Honorée Fanonne Jeffers on how her mother overcame voter suppression and became an activist in her community.

That year I was nine years old and Mama took me canvassing with her. She greased and brushed my hair into two ponytails, decorated them with yarn ribbons, and dressed me in a cute dress and ankle socks with my comfortable shoes. And she explained what our job would be.

We had to walk around the Black neighborhoods—for Durham was still de facto segregated—and get as many Black people to register to vote for the presidential election as possible. And we had to tell them about the best candidates for local positions, too. Some of those local candidates weren’t Black, but they were friends to our communities, and we had to support those candidates. It wasn’t enough to vote for president of the United States. You had to vote for the mayor of your town or city, the members of the city council, and the board of education. You had to vote every time an election came around. And Black folks literally had died to secure our right to vote. So voting wasn’t just about rights, Mama told me. It was about the fact that we needed to honor the Black folks who had come before us, the ones who weren’t here anymore.

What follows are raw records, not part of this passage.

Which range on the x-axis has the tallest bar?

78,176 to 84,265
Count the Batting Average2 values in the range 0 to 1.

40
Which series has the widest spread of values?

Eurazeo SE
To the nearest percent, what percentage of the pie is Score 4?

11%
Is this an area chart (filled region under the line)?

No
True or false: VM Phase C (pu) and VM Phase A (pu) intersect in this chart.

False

She spoke to me as if I knew what she meant about politics. I didn’t know at all, but I nodded gravely in response. Fortunately, I didn’t have to memorize that information, because when Mama knocked on the door, she already had her speech prepared: She was registering Black folks to vote because Gerald Ford had been Richard Nixon’s right-hand man during his presidential administration, and Nixon had lied when he said he hadn’t been a crook. And now, Ford—she never called him “President Ford”—had pardoned Nixon, and that ought to tell us all we needed to know. Mama talked about the other, local candidates, too, those who were friends to the Black community in Durham.

There was one home we stopped by, small and neat with a short stack of steps and a few flowers in the yard. That day, the lady who answered the door was light-skinned and maybe forty-five, though again, I was nine, so she probably seemed ancient to me. Her face was apathetic, and she sighed in a bored way as she explained, it didn’t matter who somebody voted for president, because these White folks were going to do whatever they wanted.

I expected my mother to correct the light-skinned lady. Maybe even start shouting, because Mama wasn’t known for holding her tongue. Instead, she nudged me toward the lady, asking, was her message of futility what we wanted to send to our children? That they didn’t have any power? That they couldn’t ever change their circumstances? Mama’s voice had turned “proper,” the accent of a schoolteacher who had graduated from Spelman College and had a master’s degree from another university as well.